Central Europe’s factories unsure of Eurozone recovery

Central Europe’s factories unsure of Eurozone recovery
Czech industrial production is expected to strengthen to 5.1% in October before easing in November and December.
By bne IntelliNews December 1, 2016

Central European factories remain on an uncertain footing, purchasing manager indices released on December 1 suggest, despite further signs of recovery in the Eurozone, the source of an overwhelming chunk of export demand for the region’s factories.

The Eurozone’s composite PMI (which also includes services) rose to 54.1, its highest level recorded so far this year, according to a preliminary report released on November 23. That signalled the strongest monthly increase in output in the single-currency region since December 2015. Germany, the most important export market for Central Europe’s small, open economies, led the growth.

The Visegrad states responded more enthusiastically to that trend in November than they had in October, but the readings illustrate uncertainty remains in the driving seat. At the same time, the PMI’s of the Czech Republic, Poland and Hungary all now sit comfortably above the threshold of 50 points separating expansion from contraction for the first month since the first half of the year.

Business conditions in the Czech manufacturing sector continued to improve in November, however hopes for a strong end to the year were dented somewhat as the PMI reading dropped to 52.2 from the previous month’s 53.3.

The moderation from October’s impressive rebound from multi-year lows in the summer reflects slower growth of both output and new orders. The reading is below the long-run trend level of 52.9, suggesting the vital export-driven manufacturing sector may struggle to offer much momentum to GDP growth in the fourth quarter.

“Czech manufacturing moved down a gear in November, following a strong start to the fourth quarter,” notes Trevor Balchin at IHS Markit. “This contrasted with a further acceleration in the Eurozone goods-producing economy.”

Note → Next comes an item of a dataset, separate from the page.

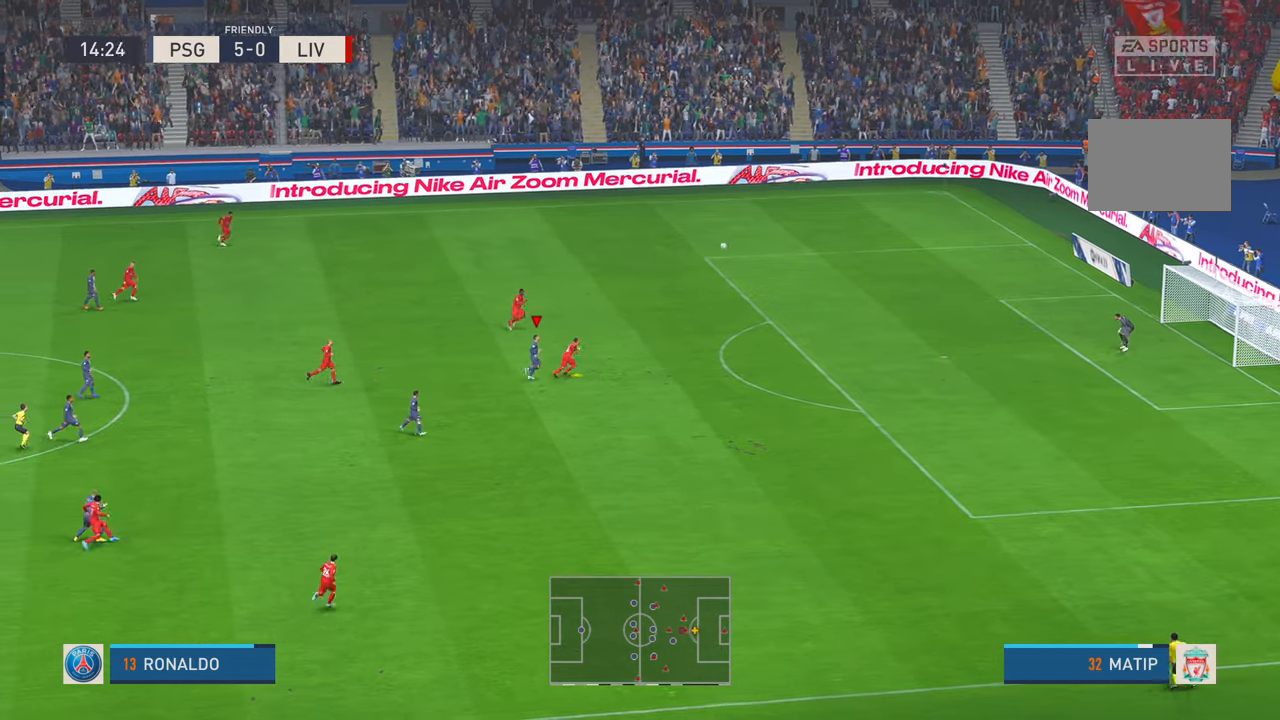
{"dt_ms": 500, "buttons": ["R2"], "left_stick": "down", "right_stick": "center", "events": [[66, "left_stick", "down"], [100, "A", "down"], [200, "A", "up"]]}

Manufacturers reported a third successive monthly rise in new orders in November, but the rate of growth was the slowest of the run. New export business rose for the second month running, but at only a marginal pace.

More positively, employment rose at a faster pace and inflation of input prices eased, notes Markit. Overall, the compiler expects Czech industrial production growth to strengthen to 5.1% in October before easing in November and December. Growth over 2016 as a whole is currently predicted at 3.3%, but likely to accelerate to 4.1% in 2017.

The Polish manufacturing sector showed stronger signs of revival in November, albeit from a lower base. The country’s PMI reading gained 1.7 points to 51.9.

That moves the index from its lowest point in two years after a fall of full 2 points in October, although unlike its Czech peer, Poland just managed to avoid dropping into contraction through the summer. November was the twenty-sixth successive month in which the PMI reading has stood above 50, with the result above the long-run survey average of 50.4.

“[The growth marks] a renewed increase in the volume of incoming new orders, which led to faster growth of both output and employment,” the compiler writes. On the negative side, however, Markit notes a further decline in new export orders, while average input prices rose at the fastest rate in four-and-a-half years.

The gain in the headline will offer some hope that industrial output can shake off its stupor in the final two months of the year. Output fell 1.3% on the year in October, reversing from an already feeble 3% the previous month.

Hungary’s PMI recorded a value of 56.6 points in November, slightly below the 57 points in the previous month. However, the result is still the highest reading seen in November since 1995.

At the same time, the erratic nature of the Hungarian PMI survey, which is compiled locally, makes it an unreliable guide to eventual manufacturing output.

The ongoing struggle of the vital carmaking sector to stabilize, together with a decline in other important subsections, dragged on Hungarian industry in September as output slumped back into decline. Encouraging PMI readings, together with an improvement in economic sentiment in November, may offer hope for some pick up in the final quarter of the year.

The Hungarian Association of Logistics, Purchasing and Inventory Management (HALPIM) - which conducts the Hungarian survey on a slightly different basis than in the rest of Europe – emphasized in a statement that the country’s PMI has stayed above the 50-mark since the start of the year.